#3 Vom Alltag, dem Essen und meinem zweiten Leben als Gangster

Obwohl ich noch nicht mal eine Woche hier bin, habe ich mich schon ein bisschen an den Alltag gewöhnt, und kann euch erzählen wie ich hier lebe, und was ich den ganzen Tag mache.

Das Kinderheim besteht aus zwei Häusern und ich wohne in dem Haus mit den älteren Kindern, also denen zwischen 12 und 16. Hier gibt es zwei Zimmer für die Praktikanten. In einem davon schlafe ich mit 3 anderen Mädels, und in dem anderen schlafen zwei Jungs, und wir alle haben gerade das Abi hinter uns. Das andere Haus ist etwa eine halbe Stunde zu Fuß entfernt und dort wohnen die Kleineren, von denen die Jüngsten ungefähr 5 sind. Hier gibt es nur ein Zimmer für Praktikanten, wo derzeit 4 Mädels sind. Die Kommunikation mit den Kindern läuft auf Englisch ab. Das können sie, weil der Unterricht in der Schule auf Englisch ist (außer Nepali natürlich), allerdings sprechen sie lang nicht so gut Englisch, wie man meinen könnte, aber zu dem Schulenglisch und zu Schule allgemein lest ihr mehr in dem nächsten Blogeintrag (http://josiegoesnepal.ried.online/4-lernen-lernen-lernen-das-nepalesische-schulsystem ).

Hier sieht man eines der Zimmer der Kinder, unseres sieht aber fast genauso aus, nur dass mehr Zeug rumliegt…;)

Zurück zu meinem Alltag. Von dem Haus mit den Größeren laufen jeden Morgen ein paar Praktikanten zu dem Haus mit den Kleineren, um den Kindern dort beim Lernen zu helfen. Dazu stehen wir so um kurz nach 5 auf und sind dann gegen 6 Uhr da. Die Kinder bekommen vor dem Lernen eine warme Milch und es wird dann in beiden Häusern bis ca. halb 8 gelernt. Dann machen die Kinder Frühsport, also Gymnastikübungen, und singen Lieder. Dazu stellen sie sich ganz ordentlich in Reihen auf, was irgendwie wie eine militärische Aufstellung aussieht…;) Scheint aber hier ganz normal zu sein, denn die Kinder machen das auch bevor sie zur Schule laufen, und bevor es Essen gibt, und jedes Kind hat seinen festen Platz.

- [ANGEZEIGTE DATEN]:
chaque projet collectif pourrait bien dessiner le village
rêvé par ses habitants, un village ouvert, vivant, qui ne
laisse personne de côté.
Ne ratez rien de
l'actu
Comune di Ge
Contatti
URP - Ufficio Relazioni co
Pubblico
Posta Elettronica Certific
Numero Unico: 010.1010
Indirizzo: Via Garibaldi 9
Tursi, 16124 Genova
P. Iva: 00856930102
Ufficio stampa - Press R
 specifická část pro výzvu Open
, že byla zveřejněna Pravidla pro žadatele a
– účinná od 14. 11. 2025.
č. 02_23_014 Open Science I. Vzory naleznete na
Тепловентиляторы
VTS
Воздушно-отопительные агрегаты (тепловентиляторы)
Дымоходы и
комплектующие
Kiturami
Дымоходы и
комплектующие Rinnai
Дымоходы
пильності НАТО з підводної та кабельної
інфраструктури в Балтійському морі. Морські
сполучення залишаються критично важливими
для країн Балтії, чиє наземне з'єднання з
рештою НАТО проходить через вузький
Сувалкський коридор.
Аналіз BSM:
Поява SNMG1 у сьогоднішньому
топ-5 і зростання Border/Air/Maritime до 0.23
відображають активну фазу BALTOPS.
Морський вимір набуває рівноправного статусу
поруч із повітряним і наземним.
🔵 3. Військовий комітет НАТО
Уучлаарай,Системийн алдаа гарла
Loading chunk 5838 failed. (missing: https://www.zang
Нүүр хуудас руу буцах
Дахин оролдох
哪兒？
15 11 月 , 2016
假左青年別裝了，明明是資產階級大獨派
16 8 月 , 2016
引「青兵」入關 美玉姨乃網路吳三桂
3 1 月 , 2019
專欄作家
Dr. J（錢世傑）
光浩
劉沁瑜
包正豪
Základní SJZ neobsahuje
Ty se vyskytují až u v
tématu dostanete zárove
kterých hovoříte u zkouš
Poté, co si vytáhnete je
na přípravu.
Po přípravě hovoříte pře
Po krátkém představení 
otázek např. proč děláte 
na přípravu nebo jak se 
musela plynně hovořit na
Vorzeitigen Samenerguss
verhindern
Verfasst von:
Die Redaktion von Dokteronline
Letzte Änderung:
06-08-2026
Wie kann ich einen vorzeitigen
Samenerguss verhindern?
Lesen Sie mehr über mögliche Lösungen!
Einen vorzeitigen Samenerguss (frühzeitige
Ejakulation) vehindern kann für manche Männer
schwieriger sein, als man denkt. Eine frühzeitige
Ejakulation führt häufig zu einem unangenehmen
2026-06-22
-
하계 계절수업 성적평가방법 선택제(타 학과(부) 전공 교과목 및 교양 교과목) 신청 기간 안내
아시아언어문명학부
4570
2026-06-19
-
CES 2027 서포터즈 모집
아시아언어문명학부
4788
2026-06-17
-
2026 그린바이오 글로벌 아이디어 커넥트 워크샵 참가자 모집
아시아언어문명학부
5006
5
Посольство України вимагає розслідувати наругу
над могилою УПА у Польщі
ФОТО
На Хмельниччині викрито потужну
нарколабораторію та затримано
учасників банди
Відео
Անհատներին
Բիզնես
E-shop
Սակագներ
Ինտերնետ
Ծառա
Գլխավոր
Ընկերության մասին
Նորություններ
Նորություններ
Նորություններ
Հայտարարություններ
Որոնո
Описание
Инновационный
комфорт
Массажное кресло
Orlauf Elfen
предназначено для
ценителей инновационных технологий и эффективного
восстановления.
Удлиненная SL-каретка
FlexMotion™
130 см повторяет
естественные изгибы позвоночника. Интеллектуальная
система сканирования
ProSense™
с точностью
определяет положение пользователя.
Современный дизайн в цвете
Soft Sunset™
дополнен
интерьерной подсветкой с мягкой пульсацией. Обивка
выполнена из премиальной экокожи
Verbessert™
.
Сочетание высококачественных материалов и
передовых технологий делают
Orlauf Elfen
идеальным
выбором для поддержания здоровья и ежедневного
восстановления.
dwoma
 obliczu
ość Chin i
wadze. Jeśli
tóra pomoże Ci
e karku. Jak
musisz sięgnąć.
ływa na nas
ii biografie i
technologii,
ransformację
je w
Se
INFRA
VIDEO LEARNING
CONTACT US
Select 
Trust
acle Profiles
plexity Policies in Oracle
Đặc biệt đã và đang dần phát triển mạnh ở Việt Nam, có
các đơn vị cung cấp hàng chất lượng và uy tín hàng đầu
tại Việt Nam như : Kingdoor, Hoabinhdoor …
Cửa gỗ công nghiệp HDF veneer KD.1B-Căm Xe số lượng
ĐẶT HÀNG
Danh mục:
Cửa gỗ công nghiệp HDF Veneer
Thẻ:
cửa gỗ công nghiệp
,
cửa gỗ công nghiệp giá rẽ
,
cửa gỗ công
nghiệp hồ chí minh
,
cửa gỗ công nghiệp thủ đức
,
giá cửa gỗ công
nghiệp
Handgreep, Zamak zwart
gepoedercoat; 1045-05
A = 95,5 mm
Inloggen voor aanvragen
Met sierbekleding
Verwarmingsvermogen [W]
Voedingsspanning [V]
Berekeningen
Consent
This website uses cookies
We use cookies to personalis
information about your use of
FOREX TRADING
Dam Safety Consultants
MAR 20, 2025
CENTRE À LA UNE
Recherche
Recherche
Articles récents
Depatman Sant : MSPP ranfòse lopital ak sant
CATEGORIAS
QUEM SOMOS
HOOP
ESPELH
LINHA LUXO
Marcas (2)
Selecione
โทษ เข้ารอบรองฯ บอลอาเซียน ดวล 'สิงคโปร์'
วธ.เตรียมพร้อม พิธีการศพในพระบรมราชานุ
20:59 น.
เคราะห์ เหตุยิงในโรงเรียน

- [AUFGABENSTELLUNG]:
Beantworte zum Blogeintrag über das Kinderheim diese Fragen:
1. Zwischen welchen Altersgrenzen liegen die Kinder im Haus mit den Älteren?
2. Wie viele Praktikantinnen sind derzeit im Praktikantenzimmer des Hauses mit den Kleineren untergebracht?
3. Was erhalten die Kinder vor dem morgendlichen Lernen?
Die Daten haben keinen Bezug zum Text.

- [ANTWORT]:
1. Zwischen 12 und 16 Jahren.
2. Vier.
3. Eine warme Milch.